Größere Armut in Afrika führt nach Knaus' Ansicht nicht automatisch dazu, dass sich auch mehr Menschen auf den Weg Richtung Europa machen. "Es ist einfach nicht so, dass es diesen Druck in Afrika gibt, der dazu führt, dass die Leute in größerer Zahl über das Mittelmeer kommen, wenn es ihnen schlechter geht", erklärte der Experte. Vor allem was die afrikanische Migration betrifft, müsse man "wegkommen von dem völlig irrationalen, Panik-beherrschten Diskurs, der mit der Wirklichkeit dessen, was wir die letzten Jahrzehnten erlebt haben, absolut nichts zu tun hat", meinte Knaus mit Blick auf die Statistik.

Zwar ist die Zahl der Asylanträge und illegalen Grenzübertritte in bzw. nach Europa Corona-bedingt zuletzt stark zurückgegangen, das EU-Asylbüro EASO rechnet aber mittelfristig mit steigenden Migrationsbewegungen nach Europa. Auch das Büro der Vereinten Nationen für Drogen- und Verbrechensbekämpfung (UNODC) prognostizierte einen Anstieg von Schlepperei und Menschenhandel, den es mit der sich verschlechternden wirtschaftlichen Situation in vielen Ländern begründete.
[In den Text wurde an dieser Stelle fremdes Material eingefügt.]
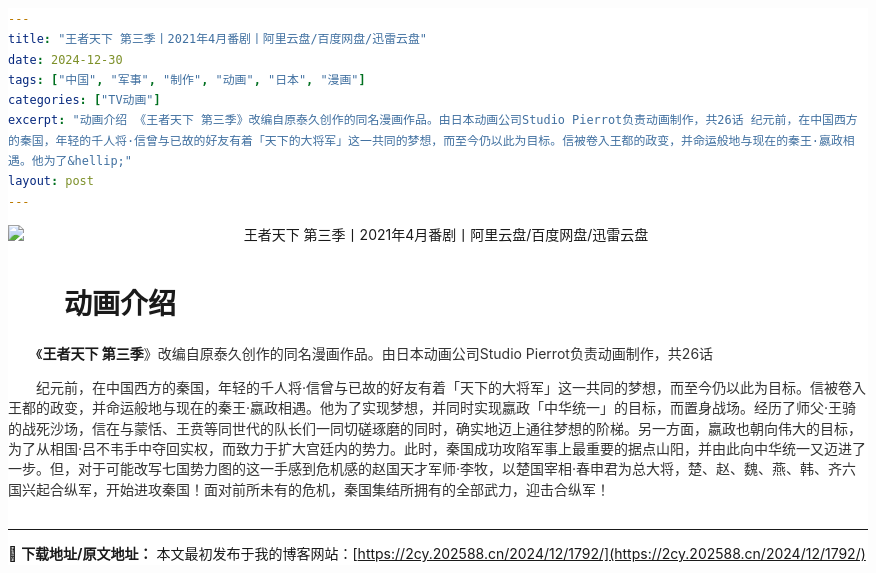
 ```yaml
---
title: "王者天下 第三季丨2021年4月番剧丨阿里云盘/百度网盘/迅雷云盘"
date: 2024-12-30
tags: ["中国", "军事", "制作", "动画", "日本", "漫画"]
categories: ["TV动画"]
excerpt: "动画介绍 《王者天下 第三季》改编自原泰久创作的同名漫画作品。由日本动画公司Studio Pierrot负责动画制作，共26话 纪元前，在中国西方的秦国，年轻的千人将·信曾与已故的好友有着「天下的大将军」这一共同的梦想，而至今仍以此为目标。信被卷入王都的政变，并命运般地与现在的秦王·嬴政相遇。他为了&hellip;"
layout: post
---
```


<div>
<div></div>
<div>
<p style="text-align: center;"><img style="display: block; margin-left: auto; margin-right: auto; width: 100%; height: auto;" src="https://2cy.202588.cn/wp-content/uploads/2024/12/20241230_67726138ab2e8.webp" alt="王者天下 第三季丨2021年4月番剧丨阿里云盘/百度网盘/迅雷云盘" /></p>

<h1 style="white-space: normal; text-indent: 2em; text-align: left;">动画介绍</h1>
<p style="white-space: normal; text-indent: 2em; text-align: left;">《<strong>王者天下 第三季</strong><span style="color: #333333; background-color: #ffffff;">》<span style="color: #333333; text-indent: 28px; background-color: #ffffff;">改编自</span>原泰久<span style="color: #333333; text-indent: 28px; background-color: #ffffff;">创作的同名漫画作品。由日本动画公司</span>Studio Pierrot<span style="color: #333333; text-indent: 28px; background-color: #ffffff;">负责动画制作，共26话</span></span></p>
<p style="white-space: normal; text-indent: 2em; text-align: left;"><span style="background-color: #ffffff; color: #333333; text-indent: 2em;">纪元前，在中国西方的秦国，年轻的千人将·信曾与已故的好友有着「天下的大将军」这一共同的梦想，而至今仍以此为目标。信被卷入王都的政变，并命运般地与现在的秦王·嬴政相遇。他为了实现梦想，并同时实现嬴政「中华统一」的目标，而置身战场。经历了师父·王骑的战死沙场，信在与蒙恬、王贲等同世代的队长们一同切磋琢磨的同时，确实地迈上通往梦想的阶梯。另一方面，嬴政也朝向伟大的目标，为了从相国·吕不韦手中夺回实权，而致力于扩大宫廷内的势力。此时，秦国成功攻陷军事上最重要的据点山阳，并由此向中华统一又迈进了一步。但，对于可能改写七国势力图的这一手感到危机感的赵国天才军师·李牧，以楚国宰相·春申君为总大将，楚、赵、魏、燕、韩、齐六国兴起合纵军，开始进攻秦国！面对前所未有的危机，秦国集结所拥有的全部武力，迎击合纵军！</span></p>

<h2 style="white-space: normal; text-indent: 2em; text-align: left;"></h2>
</div>
</div>

---
📖 **下载地址/原文地址：** 本文最初发布于我的博客网站：[https://2cy.202588.cn/2024/12/1792/](https://2cy.202588.cn/2024/12/1792/)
Für Knaus, Gründer des Think Tanks "Europäische Stabilitätsinitiative" (ESI), sind diese Vorhersagen "vage, schwammig" und "wilde Spekulation". "Die These, dass Migration vor allem davon abhängt, was in den Herkunftsländern passiert, erscheint mir ziemlich irreführend", betonte er.

"Entscheidend in den vergangenen Jahren war eher, welche Politik die EU macht und weniger, was ist in der Welt los", hielt der Migrationsforscher fest. Ausschlaggebend sei deshalb, welche Art von Abkommen die Union mit Herkunfts- und Transitländern - wie etwa der Türkei oder Libyen - hat. "So war das auch 2015/2016, als das EU-Türkei-Abkommen zu einem Rückgang führte", erinnerte Knaus, der den Deal mit-initiierte.

Bleibe der Trend bei den Ankünften in Europa so wie in den ersten vier Monaten des Jahres, würden das "weniger als in irgendeinem der letzten zehn Jahre" sein, so Knaus. In "normalen" Jahren machten sich auch nur "sehr wenige Menschen" auf den Weg. "Wir haben einfach ein falsches Bild (von Migration), durch diese besonderen Jahre, die außergewöhnlich waren."

Etwas anders sieht die Situation in der Ostägäis aus, die sich nach einem starken Anstieg der Ankunftszahlen im Herbst im März zuspitzte, bevor sie sich Corona-bedingt wieder etwas entspannte. Die Zahlen dort könnten natürlich wieder steigen, so Knaus. "Was dort passiert, ist wichtig, in den vergangenen zwei Jahren war das die wichtigste Route auf dem Weg in die EU." Einmal mehr plädierte der Experte für eine schnelle Einigung mit der Türkei, derzeit seien die Verhandlungen aber "nicht sehr intensiv", obwohl das im Interesse aller sei.

Weil nun so gut wie alle Regierungen mit der Bewältigung der Coronakrise im eigenen Land beschäftigt sind und die Ankunftszahlen ohnehin niedrig, sei die Gefahr derzeit groß, dass das Thema Asyl und Migration in den Hintergrund gerate, warnte Knaus. "Das wäre dumm."